Step S2-2, sets up source data word frequency base.
Step S3, sets up test database, and test database includes test data table.Test data includes customer information number
According to test data table includes the table of customer's information of storage customer profile data.
Step S4, triggers task affairs, task affairs according to the data record renewal generated by source data word frequency base or
Test data is added to test data table.Specifically include:
The word frequency of data element in step S4-1, generation data record set, data record is with data element in source number
It is consistent according to the word frequency in word frequency base.Data record is made up of multiple data fields, and data field includes multiple data elements again
Element composition.Step S4-1 further comprises:
Step S4-1-1, data element is selected from source data word frequency base;
Step S4-1-2, data field is constituted by data element;
Step S4-1-3, data field composition data is recorded;
Step S4-1-4, data record set is added to by data record.

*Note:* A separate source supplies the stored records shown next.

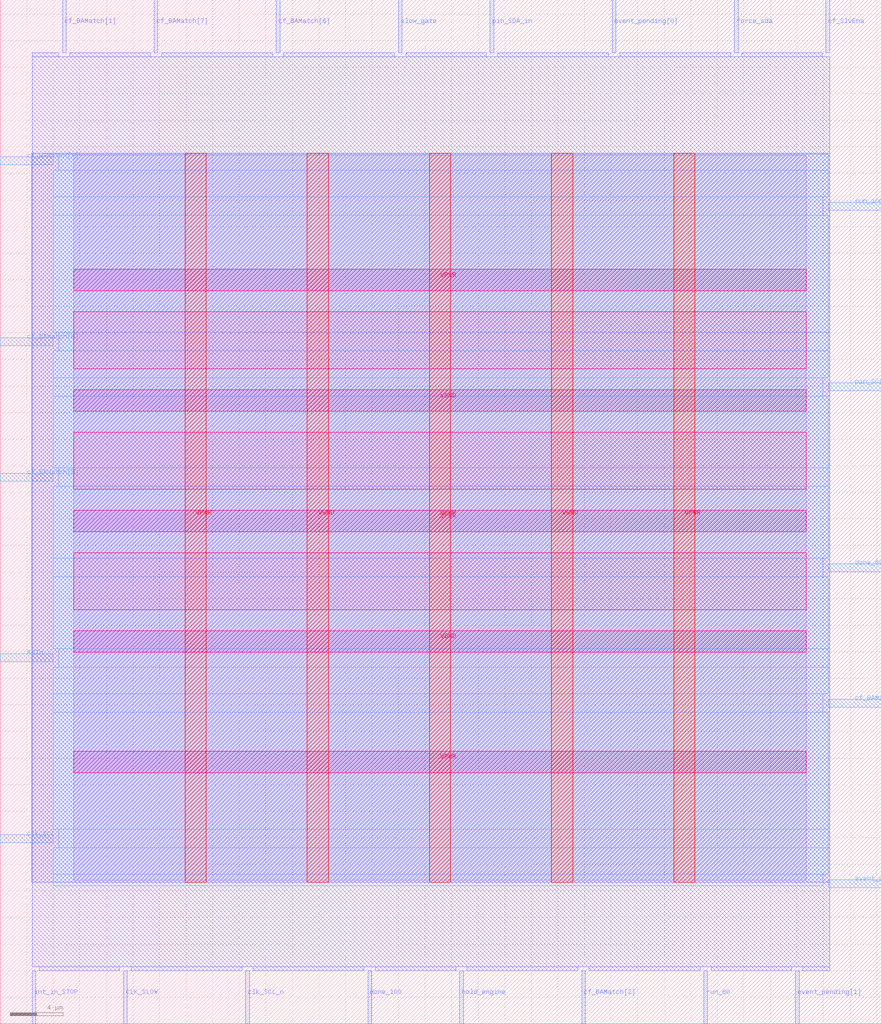
<source format=lef>
VERSION 5.7 ;
  NOWIREEXTENSIONATPIN ON ;
  DIVIDERCHAR "/" ;
  BUSBITCHARS "[]" ;
MACRO i3c_slow_counters
  CLASS BLOCK ;
  FOREIGN i3c_slow_counters ;
  ORIGIN 0.000 0.000 ;
  SIZE 66.350 BY 77.070 ;
  PIN CLK_SLOW
    DIRECTION INPUT ;
    USE SIGNAL ;
    PORT
      LAYER met2 ;
        RECT 9.290 0.000 9.570 4.000 ;
    END
  END CLK_SLOW
  PIN RSTn
    DIRECTION INPUT ;
    USE SIGNAL ;
    PORT
      LAYER met3 ;
        RECT 0.000 27.240 4.000 27.840 ;
    END
  END RSTn
  PIN cf_BAMatch[0]
    DIRECTION INPUT ;
    USE SIGNAL ;
    PORT
      LAYER met3 ;
        RECT 0.000 51.040 4.000 51.640 ;
    END
  END cf_BAMatch[0]
  PIN cf_BAMatch[1]
    DIRECTION INPUT ;
    USE SIGNAL ;
    PORT
      LAYER met2 ;
        RECT 4.690 73.070 4.970 77.070 ;
    END
  END cf_BAMatch[1]
  PIN cf_BAMatch[2]
    DIRECTION INPUT ;
    USE SIGNAL ;
    PORT
      LAYER met2 ;
        RECT 43.790 0.000 44.070 4.000 ;
    END
  END cf_BAMatch[2]
  PIN cf_BAMatch[3]
    DIRECTION INPUT ;
    USE SIGNAL ;
    PORT
      LAYER met3 ;
        RECT 62.350 23.840 66.350 24.440 ;
    END
  END cf_BAMatch[3]
  PIN cf_BAMatch[4]
    DIRECTION INPUT ;
    USE SIGNAL ;
    PORT
      LAYER met3 ;
        RECT 0.000 64.640 4.000 65.240 ;
    END
  END cf_BAMatch[4]
  PIN cf_BAMatch[5]
    DIRECTION INPUT ;
    USE SIGNAL ;
    PORT
      LAYER met3 ;
        RECT 0.000 40.840 4.000 41.440 ;
    END
  END cf_BAMatch[5]
  PIN cf_BAMatch[6]
    DIRECTION INPUT ;
    USE SIGNAL ;
    PORT
      LAYER met2 ;
        RECT 20.790 73.070 21.070 77.070 ;
    END
  END cf_BAMatch[6]
  PIN cf_BAMatch[7]
    DIRECTION INPUT ;
    USE SIGNAL ;
    PORT
      LAYER met2 ;
        RECT 11.590 73.070 11.870 77.070 ;
    END
  END cf_BAMatch[7]
  PIN cf_SlvEna
    DIRECTION INPUT ;
    USE SIGNAL ;
    PORT
      LAYER met2 ;
        RECT 62.190 73.070 62.470 77.070 ;
    END
  END cf_SlvEna
  PIN clk_SCL
    DIRECTION INPUT ;
    USE SIGNAL ;
    PORT
      LAYER met3 ;
        RECT 0.000 13.640 4.000 14.240 ;
    END
  END clk_SCL
  PIN clk_SCL_n
    DIRECTION INPUT ;
    USE SIGNAL ;
    PORT
      LAYER met2 ;
        RECT 18.490 0.000 18.770 4.000 ;
    END
  END clk_SCL_n
  PIN done_100
    DIRECTION OUTPUT TRISTATE ;
    USE SIGNAL ;
    PORT
      LAYER met2 ;
        RECT 27.690 0.000 27.970 4.000 ;
    END
  END done_100
  PIN done_60
    DIRECTION OUTPUT TRISTATE ;
    USE SIGNAL ;
    PORT
      LAYER met3 ;
        RECT 62.350 34.040 66.350 34.640 ;
    END
  END done_60
  PIN event_pending[0]
    DIRECTION INPUT ;
    USE SIGNAL ;
    PORT
      LAYER met2 ;
        RECT 46.090 73.070 46.370 77.070 ;
    END
  END event_pending[0]
  PIN event_pending[1]
    DIRECTION INPUT ;
    USE SIGNAL ;
    PORT
      LAYER met2 ;
        RECT 59.890 0.000 60.170 4.000 ;
    END
  END event_pending[1]
  PIN event_pending[2]
    DIRECTION INPUT ;
    USE SIGNAL ;
    PORT
      LAYER met3 ;
        RECT 62.350 10.240 66.350 10.840 ;
    END
  END event_pending[2]
  PIN force_sda
    DIRECTION OUTPUT TRISTATE ;
    USE SIGNAL ;
    PORT
      LAYER met2 ;
        RECT 55.290 73.070 55.570 77.070 ;
    END
  END force_sda
  PIN hold_engine
    DIRECTION OUTPUT TRISTATE ;
    USE SIGNAL ;
    PORT
      LAYER met2 ;
        RECT 34.590 0.000 34.870 4.000 ;
    END
  END hold_engine
  PIN int_in_STOP
    DIRECTION INPUT ;
    USE SIGNAL ;
    PORT
      LAYER met2 ;
        RECT 2.390 0.000 2.670 4.000 ;
    END
  END int_in_STOP
  PIN pin_SCL_in
    DIRECTION INPUT ;
    USE SIGNAL ;
    PORT
      LAYER met3 ;
        RECT 62.350 47.640 66.350 48.240 ;
    END
  END pin_SCL_in
  PIN pin_SDA_in
    DIRECTION INPUT ;
    USE SIGNAL ;
    PORT
      LAYER met2 ;
        RECT 36.890 73.070 37.170 77.070 ;
    END
  END pin_SDA_in
  PIN run_100
    DIRECTION INPUT ;
    USE SIGNAL ;
    PORT
      LAYER met3 ;
        RECT 62.350 61.240 66.350 61.840 ;
    END
  END run_100
  PIN run_60
    DIRECTION INPUT ;
    USE SIGNAL ;
    PORT
      LAYER met2 ;
        RECT 52.990 0.000 53.270 4.000 ;
    END
  END run_60
  PIN slow_gate
    DIRECTION OUTPUT TRISTATE ;
    USE SIGNAL ;
    PORT
      LAYER met2 ;
        RECT 29.990 73.070 30.270 77.070 ;
    END
  END slow_gate
  PIN VPWR
    DIRECTION INOUT ;
    USE POWER ;
    PORT
      LAYER met4 ;
        RECT 50.720 10.640 52.320 65.520 ;
    END
  END VPWR
  PIN VPWR
    DIRECTION INOUT ;
    USE POWER ;
    PORT
      LAYER met4 ;
        RECT 32.320 10.640 33.920 65.520 ;
    END
  END VPWR
  PIN VPWR
    DIRECTION INOUT ;
    USE POWER ;
    PORT
      LAYER met4 ;
        RECT 13.920 10.640 15.520 65.520 ;
    END
  END VPWR
  PIN VPWR
    DIRECTION INOUT ;
    USE POWER ;
    PORT
      LAYER met5 ;
        RECT 5.520 55.175 60.720 56.775 ;
    END
  END VPWR
  PIN VPWR
    DIRECTION INOUT ;
    USE POWER ;
    PORT
      LAYER met5 ;
        RECT 5.520 37.040 60.720 38.640 ;
    END
  END VPWR
  PIN VPWR
    DIRECTION INOUT ;
    USE POWER ;
    PORT
      LAYER met5 ;
        RECT 5.520 18.905 60.720 20.505 ;
    END
  END VPWR
  PIN VGND
    DIRECTION INOUT ;
    USE GROUND ;
    PORT
      LAYER met4 ;
        RECT 41.520 10.640 43.120 65.520 ;
    END
  END VGND
  PIN VGND
    DIRECTION INOUT ;
    USE GROUND ;
    PORT
      LAYER met4 ;
        RECT 23.120 10.640 24.720 65.520 ;
    END
  END VGND
  PIN VGND
    DIRECTION INOUT ;
    USE GROUND ;
    PORT
      LAYER met5 ;
        RECT 5.520 46.105 60.720 47.705 ;
    END
  END VGND
  PIN VGND
    DIRECTION INOUT ;
    USE GROUND ;
    PORT
      LAYER met5 ;
        RECT 5.520 27.975 60.720 29.575 ;
    END
  END VGND
  OBS
      LAYER li1 ;
        RECT 5.520 10.795 60.720 65.365 ;
      LAYER met1 ;
        RECT 2.370 10.640 62.490 65.520 ;
      LAYER met2 ;
        RECT 2.400 72.790 4.410 73.070 ;
        RECT 5.250 72.790 11.310 73.070 ;
        RECT 12.150 72.790 20.510 73.070 ;
        RECT 21.350 72.790 29.710 73.070 ;
        RECT 30.550 72.790 36.610 73.070 ;
        RECT 37.450 72.790 45.810 73.070 ;
        RECT 46.650 72.790 55.010 73.070 ;
        RECT 55.850 72.790 61.910 73.070 ;
        RECT 2.400 4.280 62.460 72.790 ;
        RECT 2.950 4.000 9.010 4.280 ;
        RECT 9.850 4.000 18.210 4.280 ;
        RECT 19.050 4.000 27.410 4.280 ;
        RECT 28.250 4.000 34.310 4.280 ;
        RECT 35.150 4.000 43.510 4.280 ;
        RECT 44.350 4.000 52.710 4.280 ;
        RECT 53.550 4.000 59.610 4.280 ;
        RECT 60.450 4.000 62.460 4.280 ;
      LAYER met3 ;
        RECT 4.400 64.240 62.350 65.445 ;
        RECT 4.000 62.240 62.350 64.240 ;
        RECT 4.000 60.840 61.950 62.240 ;
        RECT 4.000 52.040 62.350 60.840 ;
        RECT 4.400 50.640 62.350 52.040 ;
        RECT 4.000 48.640 62.350 50.640 ;
        RECT 4.000 47.240 61.950 48.640 ;
        RECT 4.000 41.840 62.350 47.240 ;
        RECT 4.400 40.440 62.350 41.840 ;
        RECT 4.000 35.040 62.350 40.440 ;
        RECT 4.000 33.640 61.950 35.040 ;
        RECT 4.000 28.240 62.350 33.640 ;
        RECT 4.400 26.840 62.350 28.240 ;
        RECT 4.000 24.840 62.350 26.840 ;
        RECT 4.000 23.440 61.950 24.840 ;
        RECT 4.000 14.640 62.350 23.440 ;
        RECT 4.400 13.240 62.350 14.640 ;
        RECT 4.000 11.240 62.350 13.240 ;
        RECT 4.000 10.375 61.950 11.240 ;
      LAYER met5 ;
        RECT 5.520 49.305 60.720 53.575 ;
        RECT 5.520 40.240 60.720 44.505 ;
        RECT 5.520 31.175 60.720 35.440 ;
  END
END i3c_slow_counters
END LIBRARY


</source>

Step S4-2, original data record in data record set is made the input information of task affairs, starts
Task affairs, task affairs update or added test data to test data table.Preferably start transaction in the present embodiment to perform
Affairs.Transaction, which performs affairs, can update or add customer profile data to table of customer's information;Meanwhile, transaction performs affairs energy
Other types task affairs are enough triggered to update or add test data to test data table.
Step S4-3, judges whether test data table meets preset requirement, terminates if it is satisfied, test database is created,
If be unsatisfactory for, step S4-2 is returned to.Judging the method whether test data table meets preset requirement can be:Judge test
Whether the size of tables of data meets preset requirement;Or can also be:Judge whether test data table meets in step S4-3 to want
The method asked includes:Judge whether the customer profile data in table of customer's information meets preset requirement.
Specific embodiment described herein is only to spirit explanation for example of the invention.Technology neck belonging to of the invention
The technical staff in domain can be made various modifications or supplement to described specific embodiment or be replaced using similar mode
Generation, but without departing from the spiritual of the present invention or surmount scope defined in appended claims.